Job losses trend set to continue
“The reality is we are moving from a low-cost to a high-cost economy and there is an inevitability about the current losses,” Eunan King said.
However, he is upbeat about the long-term outlook for the economy.
Rejecting the latest figures on economic growth, Mr King argued it was implausible that GDP grew by just 0.5% in the first quarter of this year. It defies economic logic that, having achieved GDP growth of over 7% in each of the previous three quarters, that economic output was up by such a marginal figure, he said.
Bank of Ireland’s chief economist Dan Mclaughlin says the GDP figure will be impacted by the significant dip in exports.
“I forecast GDP of 6.9% last year and I was right, but the export figures suggest GDP of 2.5% for 2003 and I see no way around that.”
Mr King drew a distinction between yesterday’s disappointing purchasing managers index poll (PMI) and the outlook for the year as a whole.

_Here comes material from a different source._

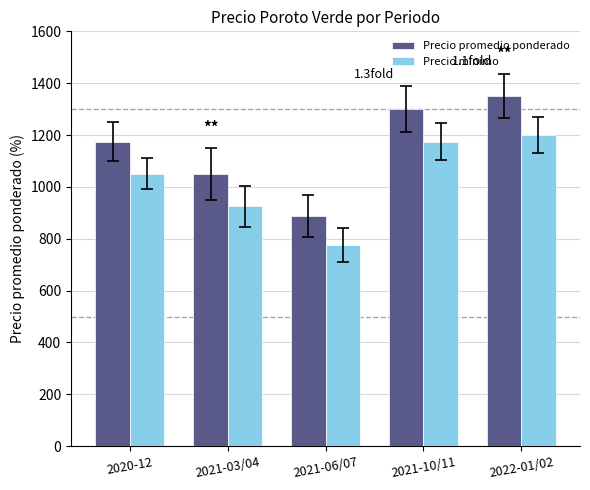

What is the label of the 4th bar from the right?

2021-03/04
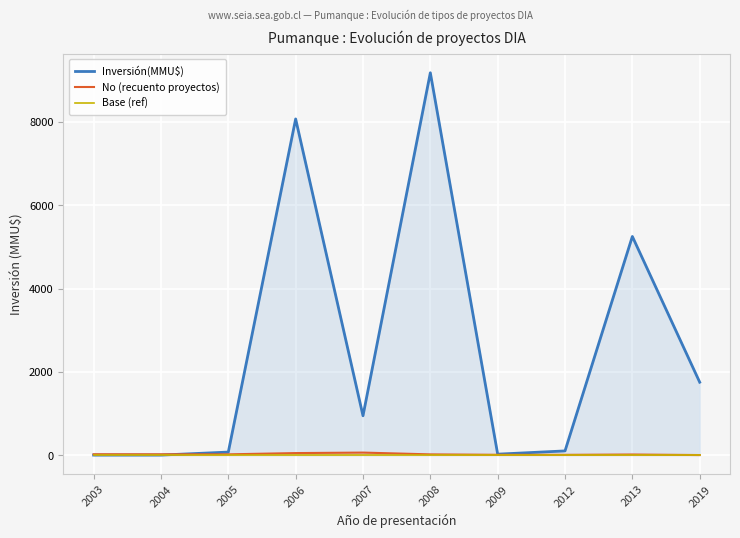

Is the value of Base (ref) at 2007 greater than the value of No (recuento proyectos) at 2012?

No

The US is showing clear signs of picking up and Ireland will benefit from that shift in sentiment, he said.
As a result of the change in the US, NCB is forecasting GDP of 4.75%. This is marginally below the growth it forecast for the economy back in 1998, which is well ahead of the general average forecast on GDP from other key analysts at this stage.
NCB’s purchasing managers index shows that in July, the index stayed below the 50 no change mark for the 10th consecutive month.

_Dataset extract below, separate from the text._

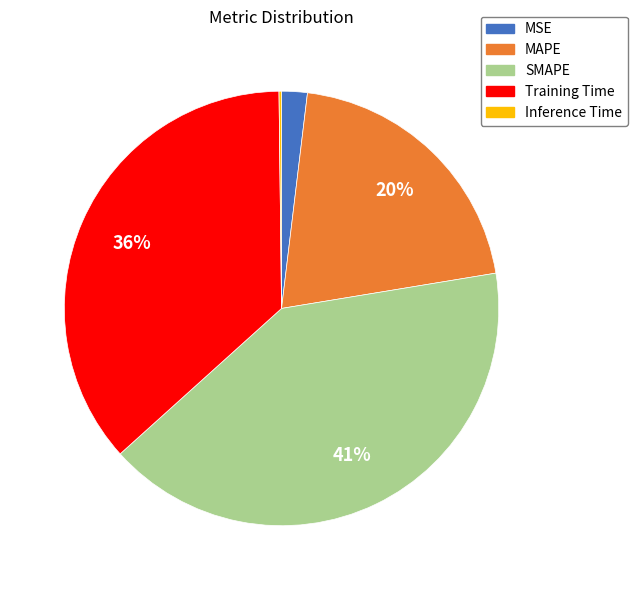

To the nearest percent, what is the average slice percentage?

20%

It stood at 45.8 in July, a modest increase from the June low of 45.7, suggesting the deterioration eased marginally.
On that front Mr King sees the sector moving to a more even keel in the coming months.
“The decline in the manufacturing sector appears to have stabilised this month,” he said.
“There are some slight grounds for optimism in the less rapid deterioration in export orders and employment,” he said.
The latest NCB report on manufacturing has signalled a further deterioration in Irish manufacturing business in July.
As the sector stayed weak, stocks of raw materials continued to fall, as firms cut capacity in response to the ongoing shake out in manufacturing.
Employment levels in the sector fell for the 11th month in a row, but the shedding eased back to its lowest level since April, despite closures in recent weeks.